Worst part is, halfway through the exercise my brain works out there’s a problem with this scenario, and I look at my mother in horror, and she looks at me in equal horror… and all the while I continue to pour the water until the jug is empty, neither of us apparently able to interrupt the process.

I put the empty jug down and look at her in dumbfounded silence, she looks at me, and then we both crack up laughing and she tells me to go find some jars - we’re gonna be making our coffee from a liquid base for a while. :wink:

My mother is queen of these kinds of things. Once, my mother, some friends of the family and I were sitting around a campfire. Suddenly, lightning streaked accross the sky. My mother pointed up and exclaimed, “Look! Mustard!”
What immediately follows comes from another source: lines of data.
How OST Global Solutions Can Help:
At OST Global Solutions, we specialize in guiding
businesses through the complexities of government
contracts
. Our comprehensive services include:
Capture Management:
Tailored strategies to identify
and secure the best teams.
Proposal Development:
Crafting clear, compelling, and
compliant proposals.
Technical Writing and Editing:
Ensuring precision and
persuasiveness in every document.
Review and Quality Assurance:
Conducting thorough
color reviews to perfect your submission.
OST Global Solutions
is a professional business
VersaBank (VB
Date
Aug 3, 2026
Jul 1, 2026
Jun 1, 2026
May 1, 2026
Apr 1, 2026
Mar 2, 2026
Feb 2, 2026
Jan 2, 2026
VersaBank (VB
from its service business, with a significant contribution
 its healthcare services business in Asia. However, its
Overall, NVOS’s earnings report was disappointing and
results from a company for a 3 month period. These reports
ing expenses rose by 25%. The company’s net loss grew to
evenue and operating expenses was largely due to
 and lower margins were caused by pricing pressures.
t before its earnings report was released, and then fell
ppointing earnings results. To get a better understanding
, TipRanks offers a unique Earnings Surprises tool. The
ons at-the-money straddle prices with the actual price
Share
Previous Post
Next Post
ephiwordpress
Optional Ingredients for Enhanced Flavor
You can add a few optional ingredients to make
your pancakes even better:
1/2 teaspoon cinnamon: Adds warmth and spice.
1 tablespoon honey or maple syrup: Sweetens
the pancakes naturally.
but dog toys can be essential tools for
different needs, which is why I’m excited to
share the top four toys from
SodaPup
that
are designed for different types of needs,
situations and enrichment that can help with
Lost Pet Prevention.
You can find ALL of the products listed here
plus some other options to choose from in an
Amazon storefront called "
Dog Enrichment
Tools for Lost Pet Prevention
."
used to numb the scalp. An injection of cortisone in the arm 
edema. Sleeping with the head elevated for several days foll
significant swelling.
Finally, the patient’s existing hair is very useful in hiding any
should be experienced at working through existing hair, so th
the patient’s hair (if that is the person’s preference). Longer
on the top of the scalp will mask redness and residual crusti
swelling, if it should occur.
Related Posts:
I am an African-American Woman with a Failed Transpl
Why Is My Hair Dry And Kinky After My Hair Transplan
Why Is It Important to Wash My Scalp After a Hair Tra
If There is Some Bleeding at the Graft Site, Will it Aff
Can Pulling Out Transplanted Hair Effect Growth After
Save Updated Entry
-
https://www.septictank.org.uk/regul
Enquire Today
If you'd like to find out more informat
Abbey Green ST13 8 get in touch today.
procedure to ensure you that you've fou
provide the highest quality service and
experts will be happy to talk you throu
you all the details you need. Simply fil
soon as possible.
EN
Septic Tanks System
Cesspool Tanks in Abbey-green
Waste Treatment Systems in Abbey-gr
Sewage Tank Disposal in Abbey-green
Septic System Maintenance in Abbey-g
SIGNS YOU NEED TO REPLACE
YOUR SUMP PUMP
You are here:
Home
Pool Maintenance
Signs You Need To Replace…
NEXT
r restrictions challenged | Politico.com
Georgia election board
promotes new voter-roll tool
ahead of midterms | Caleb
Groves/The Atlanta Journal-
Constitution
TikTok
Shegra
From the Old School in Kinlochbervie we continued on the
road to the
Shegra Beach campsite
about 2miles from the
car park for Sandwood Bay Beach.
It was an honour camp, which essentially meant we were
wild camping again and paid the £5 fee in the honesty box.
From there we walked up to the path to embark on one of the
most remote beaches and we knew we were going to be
Another time, I was walking my dog with look!ninjas and my daughter. It was nighttime and very dark. My dog saw something moving in several feet away, and got really curious, so I took her over to investigate. As we got closer, I saw something black, white and furry in the grass start to scamper away. My brain switched into panic mode. Those black, white and furry things can spray you and make you stink! So I turned around and took off running away from the thing screaming, “It’s a snake! It’s a snake!!!” Suddenly my brain realized what I was saying, and I tried to save face by correcting myself. “It’s a skunk,” I said. Too late, the damage was done, and look!ninjas and my daughter were already cracking up.

I frequently forget my name. What most call my “real” name, and I refer to as my “legal” name. It’s gotten to the point where I call myself something other than my name in my head. Behold the power of surrounding yourself with people who call you by your nickname.
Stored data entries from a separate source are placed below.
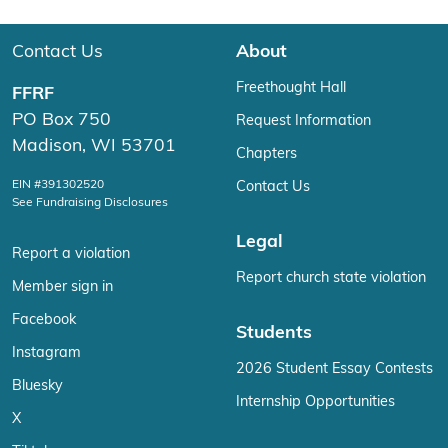
Contact Us
About
Freethought Hall
FFRF
PO Box 750
Request Information
Madison, WI 53701
Chapters
EIN #391302520
Contact Us
See Fundraising Disclosures
Legal
Report a violation
Report church state violation
Member sign in
Facebook
Students
Instagram
2026 Student Essay Contests
Bluesky
Internship Opportunities
X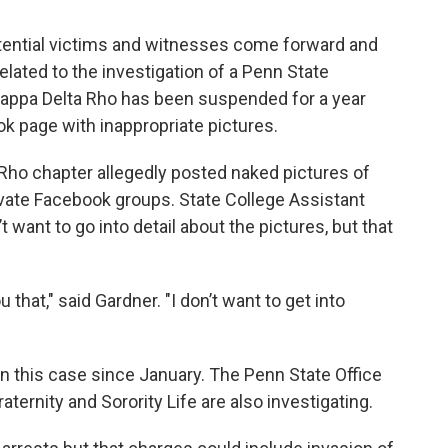
otential victims and witnesses come forward and
elated to the investigation of a Penn State
f Kappa Delta Rho has been suspended for a year
ok page with inappropriate pictures.
ho chapter allegedly posted naked pictures of
vate Facebook groups. State College Assistant
 want to go into detail about the pictures, but that
u that," said Gardner. "I don’t want to get into
on this case since January. The Penn State Office
ternity and Sorority Life are also investigating.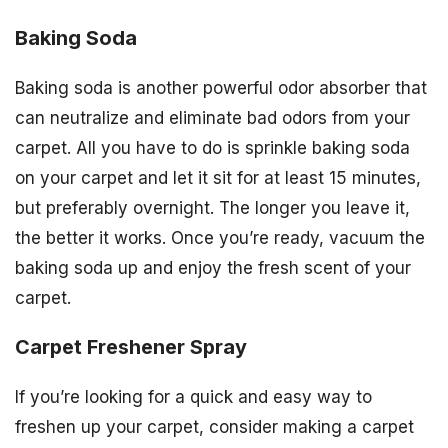
Baking Soda
Baking soda is another powerful odor absorber that
can neutralize and eliminate bad odors from your
carpet. All you have to do is sprinkle baking soda
on your carpet and let it sit for at least 15 minutes,
but preferably overnight. The longer you leave it,
the better it works. Once you’re ready, vacuum the
baking soda up and enjoy the fresh scent of your
carpet.
Carpet Freshener Spray
If you’re looking for a quick and easy way to
freshen up your carpet, consider making a carpet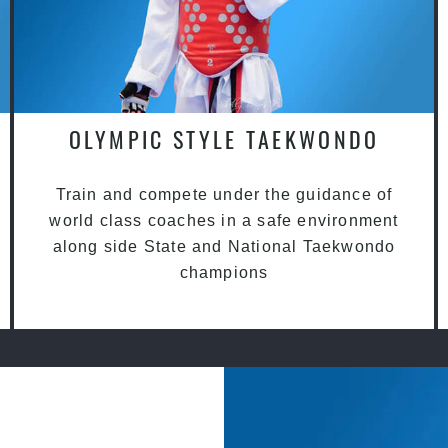
OLYMPIC STYLE TAEKWONDO
Train and compete under the guidance of
world class coaches in a safe environment
along side State and National Taekwondo
champions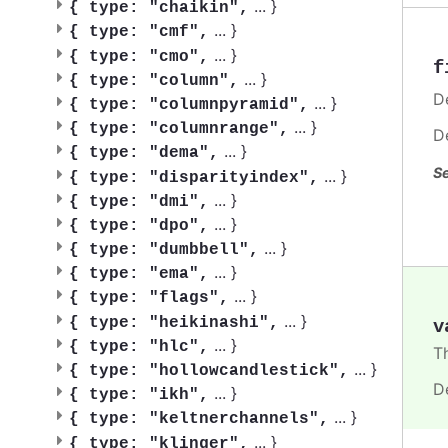
...
}
{
type: "chaikin",
...
}
{
type: "cmf",
...
}
{
type: "cmo",
f
...
}
{
type: "column",
De
...
}
{
type: "columnpyramid",
...
}
{
type: "columnrange",
D
...
}
{
type: "dema",
Se
...
}
{
type: "disparityindex",
...
}
{
type: "dmi",
...
}
{
type: "dpo",
...
}
{
type: "dumbbell",
...
}
{
type: "ema",
...
}
{
type: "flags",
...
}
{
type: "heikinashi",
v
...
}
{
type: "hlc",
T
...
}
{
type: "hollowcandlestick",
D
...
}
{
type: "ikh",
...
}
{
type: "keltnerchannels",
...
}
{
type: "klinger",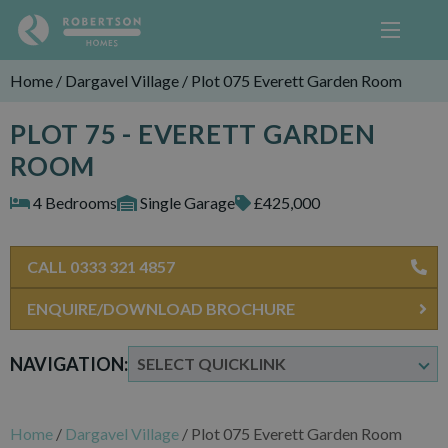
Home
/
Dargavel Village
/
Plot 075 Everett Garden Room
PLOT 75 - EVERETT GARDEN
ROOM
4 Bedrooms
Single Garage
£425,000
CALL 0333 321 4857
ENQUIRE/DOWNLOAD BROCHURE
NAVIGATION:
Home
/
Dargavel Village
/
Plot 075 Everett Garden Room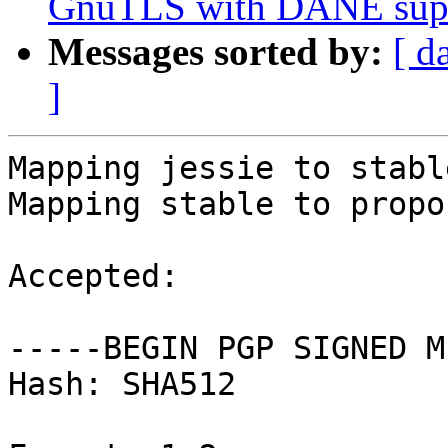
GnuTLS with DANE sup
Messages sorted by:
[ d
]
Mapping jessie to stable
Mapping stable to propo
Accepted:

-----BEGIN PGP SIGNED M
Hash: SHA512
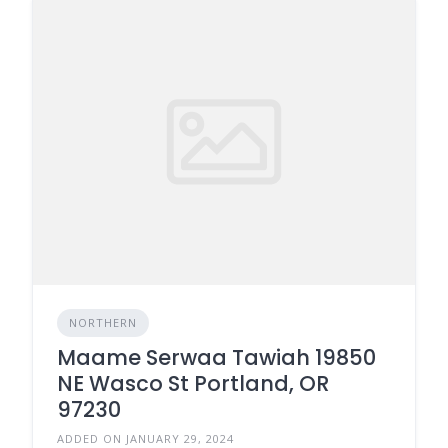
NORTHERN
Maame Serwaa Tawiah 19850
NE Wasco St Portland, OR
97230
ADDED ON JANUARY 29, 2024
I also cannot for the life of me remember my cell number. I never call myself, so how would it be ingrained in my memory?

There’s also me going into BK, getting my burger and fries, getting my drink and going up to the counter:
Me “Can I get some…”
them “…”
me “Some…stuff…y’know, that you…put…things…in?”
them “A bag?”
me with bag in hand “No! The stuff! The tangy stuff!”
them “Sweet and sour sauce”
me “Sauce! Yeah, sauce! No! Wait…tangy…tangy…zesty sauce! Go me!”
them handing me sauce “Here y’go, have a nice day.”

By the way, the above was written in Nebraska accent…y’know.

Also, happening during D&D, “Listen, can you smell that?”

We have thunderstorms predicted tonight, so I’m going to be thinking “Look! Mustard!” all evening. :smiley:

When I was in high school I helped my mom make a cake for some event. She was off taking care of something else, and I decided it would be a good time to frost the cake. So I dutifully did each layer, making everything nice and pretty. She came back into the kitchen and pointed out that I had frosted the cake on the cooling rack. She was a little miffed, but I didn’t see why–the solution was easy. I took a long, skinny knife, slid it under the cake and carried it across the kitchen to the plate she had gotten out for it. I think she was a little mad that the cake didn’t break in half and splatter all over the floor.

I was just preparing some pasta, and I lifted the pot up and poured it through the spatula… directly onto the floor. Oh, yes, you drain things into the sink! I forgot.

Literally my first thought (after “Oh my God, how stupid”) was “This’ll be perfect for the brain fart thread.”

Then there was that time you forgot the word for “colander.” :stuck_out_tongue:

[Obligatory Simpsons quote]
Homer: Marge, where’s that… metal deely… you use to… dig… food…
Marge: You mean, a spoon?
Homer: Yeah, yeah!
[/OSQ]

I’ve had tons of brainfarts lately. Just this morning I answered the phone at work and couldn’t remember the name of the company I’m working at. The person on the other end had to go “Hello… ??” twice before I just answered with my name (and left the company name off). Thank Og I didn’t forget my name as well.